Finding a Family of Orthogonal Trajectories

Find the family of orthogonal trajectories for the one-parameter family \(y^{2}=Cx^{3}\). See Figure 3 for several graphs in the family.

Figure 3 \(y^{2}=Cx^{3}\)

Solution

Step 1 We differentiate \(y^{2}=Cx^{3}\) with respect to \(x\). \[ 2yy^{\prime} =3Cx^{2} \]
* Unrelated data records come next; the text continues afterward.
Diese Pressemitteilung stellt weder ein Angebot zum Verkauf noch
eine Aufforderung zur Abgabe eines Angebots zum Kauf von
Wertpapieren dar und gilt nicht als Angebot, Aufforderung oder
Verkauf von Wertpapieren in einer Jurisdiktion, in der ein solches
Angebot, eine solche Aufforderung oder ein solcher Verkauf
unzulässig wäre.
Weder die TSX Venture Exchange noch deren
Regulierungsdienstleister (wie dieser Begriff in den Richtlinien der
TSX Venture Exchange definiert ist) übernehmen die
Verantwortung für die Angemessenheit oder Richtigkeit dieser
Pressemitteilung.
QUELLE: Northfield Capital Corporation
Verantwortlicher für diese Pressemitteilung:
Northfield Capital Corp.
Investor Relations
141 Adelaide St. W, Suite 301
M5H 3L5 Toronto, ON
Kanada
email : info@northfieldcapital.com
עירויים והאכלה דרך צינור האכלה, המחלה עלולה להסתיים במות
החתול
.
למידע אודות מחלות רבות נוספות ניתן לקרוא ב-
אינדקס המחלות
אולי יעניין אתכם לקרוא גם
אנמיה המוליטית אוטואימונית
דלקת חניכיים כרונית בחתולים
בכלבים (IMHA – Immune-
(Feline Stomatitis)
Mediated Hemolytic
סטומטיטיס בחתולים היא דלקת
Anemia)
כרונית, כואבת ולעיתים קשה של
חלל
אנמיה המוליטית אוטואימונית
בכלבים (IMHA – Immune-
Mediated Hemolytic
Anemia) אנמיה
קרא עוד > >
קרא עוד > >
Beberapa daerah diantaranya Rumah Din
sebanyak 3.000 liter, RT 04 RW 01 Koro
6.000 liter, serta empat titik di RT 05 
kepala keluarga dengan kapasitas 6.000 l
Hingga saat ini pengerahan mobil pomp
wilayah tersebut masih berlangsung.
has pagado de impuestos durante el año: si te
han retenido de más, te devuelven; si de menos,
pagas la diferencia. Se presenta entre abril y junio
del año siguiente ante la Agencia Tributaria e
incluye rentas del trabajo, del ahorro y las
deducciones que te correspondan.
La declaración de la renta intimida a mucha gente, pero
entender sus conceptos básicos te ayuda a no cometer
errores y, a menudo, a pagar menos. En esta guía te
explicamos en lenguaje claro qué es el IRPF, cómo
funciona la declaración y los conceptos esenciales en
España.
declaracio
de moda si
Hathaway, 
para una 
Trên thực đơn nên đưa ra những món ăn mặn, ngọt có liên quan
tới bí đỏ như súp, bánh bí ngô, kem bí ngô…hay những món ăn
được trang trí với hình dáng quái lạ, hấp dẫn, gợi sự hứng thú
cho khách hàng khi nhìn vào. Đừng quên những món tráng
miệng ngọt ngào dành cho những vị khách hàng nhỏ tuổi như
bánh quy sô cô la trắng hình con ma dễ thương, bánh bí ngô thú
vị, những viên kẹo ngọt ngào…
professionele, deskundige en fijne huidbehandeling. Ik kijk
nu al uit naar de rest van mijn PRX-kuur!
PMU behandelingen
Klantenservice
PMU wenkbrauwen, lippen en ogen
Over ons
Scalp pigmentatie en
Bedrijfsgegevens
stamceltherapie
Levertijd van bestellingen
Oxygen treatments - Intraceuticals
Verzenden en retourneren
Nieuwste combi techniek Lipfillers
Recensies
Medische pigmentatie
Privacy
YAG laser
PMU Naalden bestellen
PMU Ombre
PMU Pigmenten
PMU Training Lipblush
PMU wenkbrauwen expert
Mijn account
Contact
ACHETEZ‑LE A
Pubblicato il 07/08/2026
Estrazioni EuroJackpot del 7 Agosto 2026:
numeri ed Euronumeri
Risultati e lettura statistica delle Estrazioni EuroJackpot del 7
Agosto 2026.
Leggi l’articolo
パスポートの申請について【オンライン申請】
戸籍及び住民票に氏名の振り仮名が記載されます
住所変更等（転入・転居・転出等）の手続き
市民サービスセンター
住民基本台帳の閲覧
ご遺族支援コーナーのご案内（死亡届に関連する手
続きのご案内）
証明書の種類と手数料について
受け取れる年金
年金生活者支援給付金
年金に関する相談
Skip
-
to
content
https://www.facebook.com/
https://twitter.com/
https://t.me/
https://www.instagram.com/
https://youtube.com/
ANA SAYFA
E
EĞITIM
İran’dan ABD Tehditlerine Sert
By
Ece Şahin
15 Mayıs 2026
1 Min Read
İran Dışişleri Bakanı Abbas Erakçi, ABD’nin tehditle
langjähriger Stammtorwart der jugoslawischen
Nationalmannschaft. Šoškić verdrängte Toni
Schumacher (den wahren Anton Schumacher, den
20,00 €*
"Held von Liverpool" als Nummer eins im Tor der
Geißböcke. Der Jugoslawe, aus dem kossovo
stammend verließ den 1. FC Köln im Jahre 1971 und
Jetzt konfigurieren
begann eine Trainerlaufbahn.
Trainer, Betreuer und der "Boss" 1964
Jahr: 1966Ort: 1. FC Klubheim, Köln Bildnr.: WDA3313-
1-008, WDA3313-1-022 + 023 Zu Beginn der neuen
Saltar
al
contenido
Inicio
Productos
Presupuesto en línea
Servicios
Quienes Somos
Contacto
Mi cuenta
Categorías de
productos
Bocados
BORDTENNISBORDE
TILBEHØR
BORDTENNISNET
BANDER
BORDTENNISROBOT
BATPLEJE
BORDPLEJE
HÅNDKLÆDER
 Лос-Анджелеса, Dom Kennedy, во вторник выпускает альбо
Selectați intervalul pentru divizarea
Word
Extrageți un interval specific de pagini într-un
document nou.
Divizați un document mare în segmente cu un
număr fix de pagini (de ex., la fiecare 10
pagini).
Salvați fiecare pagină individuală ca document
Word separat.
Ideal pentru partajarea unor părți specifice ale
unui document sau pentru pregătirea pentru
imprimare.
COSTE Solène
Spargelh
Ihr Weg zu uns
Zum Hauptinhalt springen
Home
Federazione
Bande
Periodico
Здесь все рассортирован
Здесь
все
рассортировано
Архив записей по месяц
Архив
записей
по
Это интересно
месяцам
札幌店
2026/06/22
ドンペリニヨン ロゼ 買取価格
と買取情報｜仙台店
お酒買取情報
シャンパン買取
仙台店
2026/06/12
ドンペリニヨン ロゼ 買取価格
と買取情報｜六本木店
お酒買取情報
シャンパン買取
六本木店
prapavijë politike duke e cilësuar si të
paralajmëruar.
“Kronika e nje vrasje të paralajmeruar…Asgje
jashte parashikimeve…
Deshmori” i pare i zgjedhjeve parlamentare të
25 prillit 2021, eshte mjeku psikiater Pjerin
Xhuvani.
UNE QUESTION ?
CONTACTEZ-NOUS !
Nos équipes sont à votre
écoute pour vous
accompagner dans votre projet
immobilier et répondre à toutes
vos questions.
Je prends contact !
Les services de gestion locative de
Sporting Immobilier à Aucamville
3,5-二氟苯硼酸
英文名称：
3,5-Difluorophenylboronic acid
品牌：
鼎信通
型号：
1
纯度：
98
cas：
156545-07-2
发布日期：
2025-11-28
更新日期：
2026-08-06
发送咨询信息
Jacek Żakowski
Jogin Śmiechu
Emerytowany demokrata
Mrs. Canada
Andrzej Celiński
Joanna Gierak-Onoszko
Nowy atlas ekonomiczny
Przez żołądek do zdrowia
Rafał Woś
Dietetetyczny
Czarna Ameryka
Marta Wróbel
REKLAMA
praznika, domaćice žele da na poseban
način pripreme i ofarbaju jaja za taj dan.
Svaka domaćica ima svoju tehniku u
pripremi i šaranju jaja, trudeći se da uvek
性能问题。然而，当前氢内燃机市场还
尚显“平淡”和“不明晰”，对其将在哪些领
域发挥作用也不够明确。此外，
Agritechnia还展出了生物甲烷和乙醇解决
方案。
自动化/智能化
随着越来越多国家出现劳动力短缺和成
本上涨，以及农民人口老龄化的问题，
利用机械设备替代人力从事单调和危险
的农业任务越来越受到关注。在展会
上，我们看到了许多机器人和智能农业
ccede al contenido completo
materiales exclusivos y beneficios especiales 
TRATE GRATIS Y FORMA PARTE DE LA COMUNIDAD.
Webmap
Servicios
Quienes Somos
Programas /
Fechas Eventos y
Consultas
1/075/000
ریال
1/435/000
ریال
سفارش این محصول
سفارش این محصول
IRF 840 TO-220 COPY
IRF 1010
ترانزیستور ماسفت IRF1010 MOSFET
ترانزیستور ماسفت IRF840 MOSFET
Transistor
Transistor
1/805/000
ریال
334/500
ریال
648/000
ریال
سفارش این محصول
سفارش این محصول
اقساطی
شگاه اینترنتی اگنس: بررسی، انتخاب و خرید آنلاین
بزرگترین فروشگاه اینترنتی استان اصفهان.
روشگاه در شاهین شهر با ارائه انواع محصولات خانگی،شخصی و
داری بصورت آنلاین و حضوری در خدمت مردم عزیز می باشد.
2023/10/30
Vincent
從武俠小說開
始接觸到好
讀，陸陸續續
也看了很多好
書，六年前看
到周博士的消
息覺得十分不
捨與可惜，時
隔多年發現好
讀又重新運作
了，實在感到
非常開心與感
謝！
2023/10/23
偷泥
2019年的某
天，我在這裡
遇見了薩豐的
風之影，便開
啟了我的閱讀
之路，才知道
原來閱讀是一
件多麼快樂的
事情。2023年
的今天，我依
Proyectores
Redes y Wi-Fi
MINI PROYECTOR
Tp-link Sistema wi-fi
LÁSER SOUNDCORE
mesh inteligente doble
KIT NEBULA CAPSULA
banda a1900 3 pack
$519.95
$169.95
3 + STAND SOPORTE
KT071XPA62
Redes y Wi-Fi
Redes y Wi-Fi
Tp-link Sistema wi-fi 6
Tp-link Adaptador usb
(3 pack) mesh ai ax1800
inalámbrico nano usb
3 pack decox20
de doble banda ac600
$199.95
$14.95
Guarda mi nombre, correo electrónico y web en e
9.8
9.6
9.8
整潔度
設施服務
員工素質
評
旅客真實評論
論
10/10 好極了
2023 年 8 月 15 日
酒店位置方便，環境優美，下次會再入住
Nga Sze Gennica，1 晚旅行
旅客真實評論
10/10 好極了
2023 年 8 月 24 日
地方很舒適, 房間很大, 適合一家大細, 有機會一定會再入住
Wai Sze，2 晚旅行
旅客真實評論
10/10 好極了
Then we eliminate \(C\) using this equation and the equation \(y^{2}=Cx^{3}\) of the family. Since \(C=\dfrac{y^{2}}{x^{3}},\) we find \[ \begin{eqnarray*} 2yy^{\prime} & =&3\frac{y^{2}}{x^{3}}x^{2} \\ y^{\prime} & =&\frac{3y}{2x} \end{eqnarray*} \]

Step 2 Now we replace \(y^{\prime} \) with \(-\dfrac{1}{y^{\prime} },\) to obtain the differential equation for the family of orthogonal trajectories. \[ \begin{eqnarray*} -\dfrac{1}{y^{\prime} }& =&\frac{3y}{2x} \\ y^{\prime} & =&-\frac{2x}{3y} \end{eqnarray*} \]

1068

Figure 4
Blue: \(y^{2}=Cx^{3};\)
Pink: \(x^{2}+\dfrac{3}{2}y^{2}=k\)

Step 3 The differential equation \(\dfrac{dy}{dx}=-\dfrac{2x}{3y}\) is separable and can be written as \[ \begin{equation*} 2x\,dx+3y\,dy=0 \end{equation*} \]

The general solution is \[ \begin{equation*} x^{2}+\frac{3}{2}y^{2}=K \end{equation*} \]

The orthogonal trajectories for the family \(y^{2}=Cx^{3}\) is a family of ellipses \(x^{2}+\dfrac{3}{2}y^{2}=K\), as shown in Figure 4.